Genomic structure and insertion sites of Helicobacter pylori prophages from various geographical origins

Abstract

Helicobacter pylori genetic diversity is known to be influenced by mobile genomic elements. Here we focused on prophages, the least characterized mobile elements of H. pylori. We present the full genomic sequences, insertion sites and phylogenetic analysis of 28 prophages found in H. pylori isolates from patients of distinct disease types, ranging from gastritis to gastric cancer, and geographic origins, covering most continents. The genome sizes of these prophages range from 22.6-33.0 Kbp, consisting of 27-39 open reading frames. A 36.6% GC was found in prophages in contrast to 39% in H. pylori genome. Remarkably a conserved integration site was found in over 50% of the cases. Nearly 40% of the prophages harbored insertion sequences (IS) previously described in H. pylori. Tandem repeats were frequently found in the intergenic region between the prophage at the 3' end and the bacterial gene. Furthermore, prophage genomes present a robust phylogeographic pattern, revealing four distinct clusters: one African, one Asian and two European prophage populations. Evidence of recombination was detected within the genome of some prophages, resulting in genome mosaics composed by different populations, which may yield additional H. pylori phenotypes.

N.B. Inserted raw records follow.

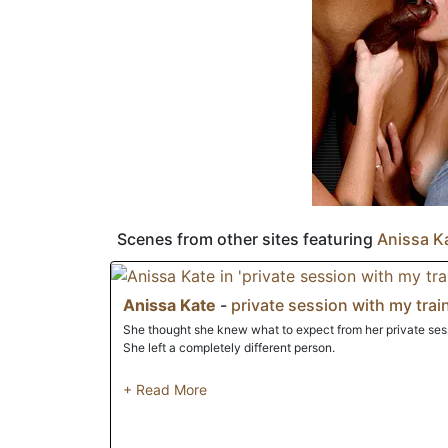
the same place that she uses to scarf down on croissants.
Scenes from other sites featuring
Anissa K
Anissa Kate
-
private session with my trai
She thought she knew what to expect from her private sessi
She left a completely different person.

Figure 1. Alignment of 29 complete prophages, using Mauve software (version 2.3.1).

Figure 2

Phylogenetic trees based on (A) prophage genomes and (B) prophage sequence typing (PST). Neighbour-joining trees, Kimura two-parameter model, complete deletion option and 1000 resampling using MEGA 6.0 software. Phage population: brown triangles: hpNEurope; pink triangles: hpSWEurope; dark-blue triangles: hpEastAsia; light-blue triangles: hpAfrica1. Hac - Helicobacter acinonychis prophage. χ - highlights recombinogenic prophage genomes.

Figure 3. Genomic mosaicism of Pt-44772-G and Pt-B92-G prophages.

(A) SimPlot showing the genetic similarity of PT-4472-G (PST-classified as hpSWEurope) to both the hpSWEurope and hpAfrica1 populations. (B) SimPlot showing the genetic similarity of Pt-B92-G (PST-classified as hpAfrica1) to hpSWEurope, hpAfrica1 and hpNEurope populations. For both plots, the Kimura 2-paramter model was used to calculate nucleotide similarities in a sliding-window of 1500 bp and a step size of 150 bp, with gap strip on. Cut-off of 90% similarity is shown in a blue dashed-line.